What makes me feel better is doing childcare at my church. In our childcare center we have cars and trucks, blocks, puppets, a little mock kitchen, baby dolls, a dollhouse, and a knight and castle playset, and boys and girls spend time on these things equally. One little boy loves filling up the toy shopping cart with food, putting a baby in the little seat, and racing it around the room. There also a picture of a little girl on the side of the cart (which is a little frustrating), and he happily proclaims "That's me!". And most of the girls in the group wind up playing catch or racing the cars. The parents in my church are far more concerned that their children are being active, and having fun playing with everyone, than with what toys they are specifically playing with.

Child Care

I work in child care for ages 4 and under and one of the rules immediately enforced upon hiring was to refrain from encouraging stereotypes. When we follow this rule we see little boys who looooove playing with the baby dolls. They absolutely love it; the baby dolls are their favorite toy. But they also love playing with the trucks. We also see little girls who always involve themselves in the more "sporty" games such as basketball or scooter racing.

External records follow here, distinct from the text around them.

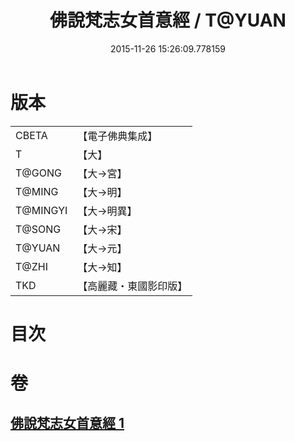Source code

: #+TITLE: 佛說梵志女首意經 / T@YUAN
#+DATE: 2015-11-26 15:26:09.778159
* 版本
 |     CBETA|【電子佛典集成】|
 |         T|【大】     |
 |    T@GONG|【大→宮】   |
 |    T@MING|【大→明】   |
 |  T@MINGYI|【大→明異】  |
 |    T@SONG|【大→宋】   |
 |    T@YUAN|【大→元】   |
 |     T@ZHI|【大→知】   |
 |       TKD|【高麗藏・東國影印版】|

* 目次
* 卷
** [[file:KR6i0199_001.txt][佛說梵志女首意經 1]]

But they still love coloring. Basically, we encourage a well-rounded developement. What's even more delightful to see is that the parents are all for it. One couple brought in their newborn son with a bright pink bib blaring "I am NOT a girl!" When I asked them why they simply stated that "A bib is a bib; we treat our kids the same". I love it :) I love this blog also. My kids are getting green and yellow rooms and are going to be dressed in whatever color suits my mood that day.